Studying

Taught courses

You will take five courses to complete the taught component of the degree.

Cows in a field

The taught component of the degree consists of five courses and is worth 120 credits.

Each course contains a mixture of lectures, seminars, practicals and visits. You will be expected to spend a large proportion of time in 'out of class' study.

Introduction to Applied Animal Behaviour and Animal Welfare (20 credits)

We will discuss:

  • How the study of behaviour can be applied to animal welfare.
  • How an understanding of animal behaviour can be applied to common practical problems.
  • The basis of current issues relating to animal welfare.
  • The development of UK/EU animal welfare legislation in a global context.
  • Animal welfare from an economic perspective and in the context of global trade issues.
  • Issues such as ethics, climate change and welfare in developing countries.

Biology of Suffering (20 credits)

Key points covered:

  • How the principles of endocrinology and neuroscience relate to behaviour.
  • The impact of genes, genetics and breeding on behaviour expression.
  • How the environment, as well as experience, may affect behavioural biology and how different biological factors integrate to produce different behaviours.
  • What is meant by stress and the relationship between stress and animal welfare.
  • The physiological and behavioural responses to a range of stressors, particularly pain.
  • How these responses are measured scientifically and how this can be used in animal welfare assessment.

Animal Cognition and Consciousness (20 credits)

The areas of motivation, learning and cognition underpin the study of animal behaviour and welfare. You will be presented with the scientific basis of these areas, with particular reference to animal welfare. We will also focus on current and historical interpretations of the concept of animal consciousness as well as experimental approaches. The implications of the study of animal consciousness for models of animal welfare will be studied alongside basic moral principles of animal use.

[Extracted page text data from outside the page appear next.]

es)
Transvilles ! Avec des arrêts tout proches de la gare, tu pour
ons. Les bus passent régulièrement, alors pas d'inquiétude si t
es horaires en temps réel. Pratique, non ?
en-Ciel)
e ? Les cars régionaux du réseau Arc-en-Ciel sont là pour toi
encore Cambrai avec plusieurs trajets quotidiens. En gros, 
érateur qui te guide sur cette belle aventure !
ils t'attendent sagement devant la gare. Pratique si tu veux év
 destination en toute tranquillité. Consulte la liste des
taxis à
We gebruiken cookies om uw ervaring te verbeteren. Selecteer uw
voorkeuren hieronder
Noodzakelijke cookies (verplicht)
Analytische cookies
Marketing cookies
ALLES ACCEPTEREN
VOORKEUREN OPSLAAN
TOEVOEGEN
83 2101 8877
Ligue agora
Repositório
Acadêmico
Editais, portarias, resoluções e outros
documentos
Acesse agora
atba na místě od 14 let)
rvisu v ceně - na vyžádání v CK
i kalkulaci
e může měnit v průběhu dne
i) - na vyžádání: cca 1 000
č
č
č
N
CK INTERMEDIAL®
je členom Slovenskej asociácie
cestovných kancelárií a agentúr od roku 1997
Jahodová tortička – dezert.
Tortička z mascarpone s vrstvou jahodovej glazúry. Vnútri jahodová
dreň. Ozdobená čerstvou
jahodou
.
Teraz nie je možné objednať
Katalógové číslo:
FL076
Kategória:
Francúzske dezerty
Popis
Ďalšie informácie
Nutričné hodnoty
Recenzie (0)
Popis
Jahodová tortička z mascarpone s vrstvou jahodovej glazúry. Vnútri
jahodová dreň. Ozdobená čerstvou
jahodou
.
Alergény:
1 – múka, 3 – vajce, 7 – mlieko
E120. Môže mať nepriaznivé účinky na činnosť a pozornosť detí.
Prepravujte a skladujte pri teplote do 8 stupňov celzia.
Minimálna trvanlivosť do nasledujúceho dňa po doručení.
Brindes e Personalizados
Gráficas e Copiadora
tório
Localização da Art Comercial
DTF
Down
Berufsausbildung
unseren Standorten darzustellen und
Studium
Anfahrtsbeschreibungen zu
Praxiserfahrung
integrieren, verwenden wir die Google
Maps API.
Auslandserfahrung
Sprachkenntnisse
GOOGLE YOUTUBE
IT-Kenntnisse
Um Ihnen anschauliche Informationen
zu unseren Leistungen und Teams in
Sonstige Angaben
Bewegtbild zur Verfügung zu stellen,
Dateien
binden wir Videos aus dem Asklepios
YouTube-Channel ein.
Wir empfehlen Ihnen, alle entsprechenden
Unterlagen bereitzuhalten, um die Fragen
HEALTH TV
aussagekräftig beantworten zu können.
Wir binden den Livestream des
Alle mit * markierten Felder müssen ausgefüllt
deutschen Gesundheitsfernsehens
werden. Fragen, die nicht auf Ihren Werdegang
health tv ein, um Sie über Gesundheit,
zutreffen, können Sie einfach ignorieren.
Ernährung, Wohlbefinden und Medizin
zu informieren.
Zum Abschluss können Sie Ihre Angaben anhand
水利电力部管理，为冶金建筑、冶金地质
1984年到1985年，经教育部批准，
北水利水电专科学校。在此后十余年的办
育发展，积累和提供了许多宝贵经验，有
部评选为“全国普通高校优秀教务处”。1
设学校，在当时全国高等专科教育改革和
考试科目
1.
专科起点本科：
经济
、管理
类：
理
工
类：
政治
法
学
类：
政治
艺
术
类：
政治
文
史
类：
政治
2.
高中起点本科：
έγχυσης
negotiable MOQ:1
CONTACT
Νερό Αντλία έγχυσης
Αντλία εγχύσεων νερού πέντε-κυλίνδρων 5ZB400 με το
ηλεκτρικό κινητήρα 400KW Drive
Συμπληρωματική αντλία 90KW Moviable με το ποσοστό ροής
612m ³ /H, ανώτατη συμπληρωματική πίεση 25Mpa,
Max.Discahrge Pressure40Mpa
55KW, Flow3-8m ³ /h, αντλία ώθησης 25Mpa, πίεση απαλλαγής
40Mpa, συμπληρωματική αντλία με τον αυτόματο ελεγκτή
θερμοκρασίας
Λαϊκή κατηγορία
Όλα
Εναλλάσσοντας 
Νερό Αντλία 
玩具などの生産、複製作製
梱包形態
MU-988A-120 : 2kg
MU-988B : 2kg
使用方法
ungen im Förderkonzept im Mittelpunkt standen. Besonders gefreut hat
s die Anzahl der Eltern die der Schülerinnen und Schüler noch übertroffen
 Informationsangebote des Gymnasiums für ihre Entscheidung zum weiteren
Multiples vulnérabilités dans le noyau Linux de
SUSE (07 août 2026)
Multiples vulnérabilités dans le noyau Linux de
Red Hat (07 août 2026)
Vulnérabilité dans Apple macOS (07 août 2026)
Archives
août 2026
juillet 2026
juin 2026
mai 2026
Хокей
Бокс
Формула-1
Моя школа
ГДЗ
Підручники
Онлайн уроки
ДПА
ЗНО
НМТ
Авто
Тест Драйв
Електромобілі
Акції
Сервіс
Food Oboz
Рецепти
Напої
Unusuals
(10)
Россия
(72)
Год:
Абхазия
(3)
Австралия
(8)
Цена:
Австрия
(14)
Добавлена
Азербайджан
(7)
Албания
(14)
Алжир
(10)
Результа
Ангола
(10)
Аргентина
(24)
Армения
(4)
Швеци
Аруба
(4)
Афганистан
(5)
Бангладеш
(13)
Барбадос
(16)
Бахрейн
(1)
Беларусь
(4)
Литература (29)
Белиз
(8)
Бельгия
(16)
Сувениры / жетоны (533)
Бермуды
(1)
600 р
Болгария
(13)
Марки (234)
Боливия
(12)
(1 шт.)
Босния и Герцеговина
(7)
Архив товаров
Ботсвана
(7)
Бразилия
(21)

Scientific Methodology (20 credits)

Topics include:

  • scientific methodology
  • experimental design
  • statistical software
  • data summary and distribution
  • parametric and non-parametric statistical methods
  • oral and written communication

At the end of this course, you will be able to apply scientific and statistical methods to real research projects. You will also be able to discuss reasonably complex statistical issues with a statistician.

Animal Welfare Applications (40 credits)

This course will bring together all the knowledge you have gained so far and demonstrate how it can be applied to real situations. Issues such as environment, breeding and euthanasia will be considered in relation to farm, zoo, companion, laboratory and wild animals.

We will consider the ethics of keeping animals for different uses and discuss where animal welfare issues arise. The knowledge gained in scientific methodology will be applied to assess welfare in real-life situations.